WORKING DATA

┏━━

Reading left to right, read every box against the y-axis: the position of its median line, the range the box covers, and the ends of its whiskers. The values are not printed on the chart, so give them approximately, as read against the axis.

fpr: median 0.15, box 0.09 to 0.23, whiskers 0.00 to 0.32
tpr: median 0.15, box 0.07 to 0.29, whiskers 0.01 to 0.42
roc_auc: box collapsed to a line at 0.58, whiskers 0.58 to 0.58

┗━━
┏━━

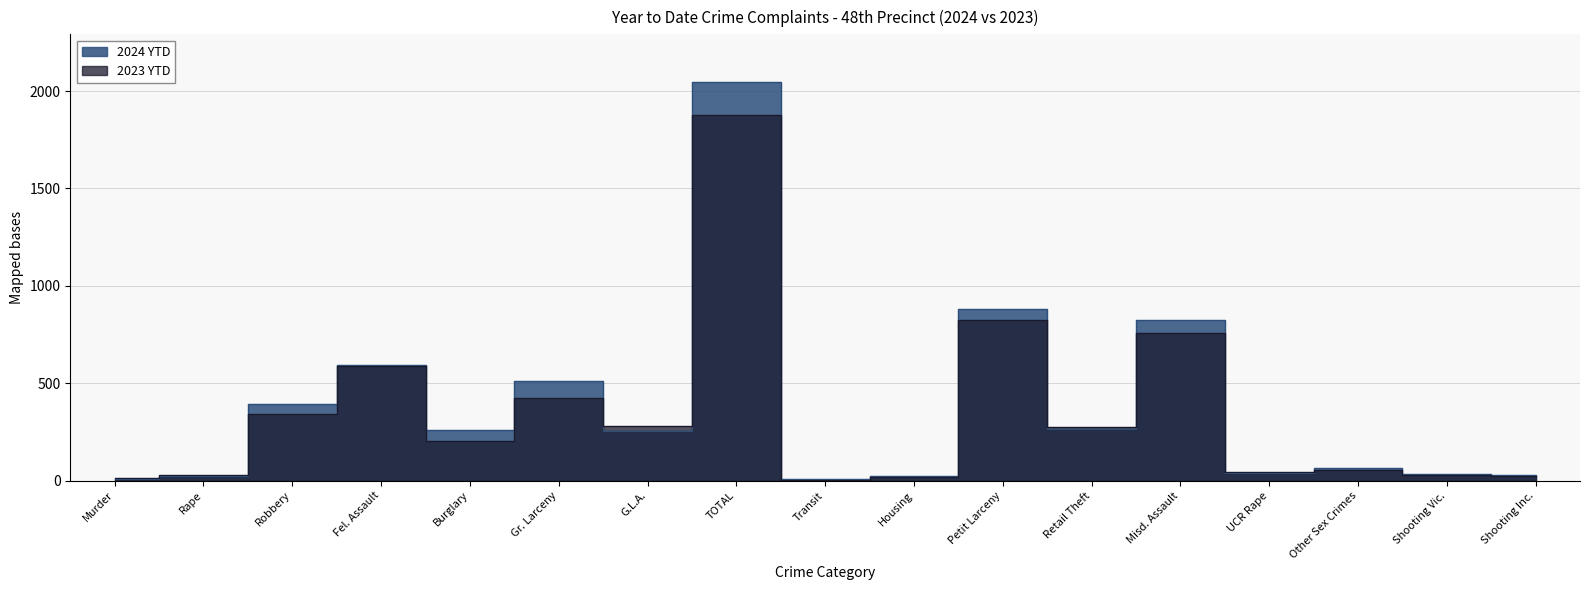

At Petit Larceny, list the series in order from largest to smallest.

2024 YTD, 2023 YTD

┗━━

WORK TO COMPLETE
Copy out the lines starting at the one containing "At Petit Larceny, list" and ending at the one containing "2024 YTD, 2023 YTD", with "series" changed to "bars" and everything else left the same.

FINAL ANSWER
At Petit Larceny, list the bars in order from largest to smallest.

2024 YTD, 2023 YTD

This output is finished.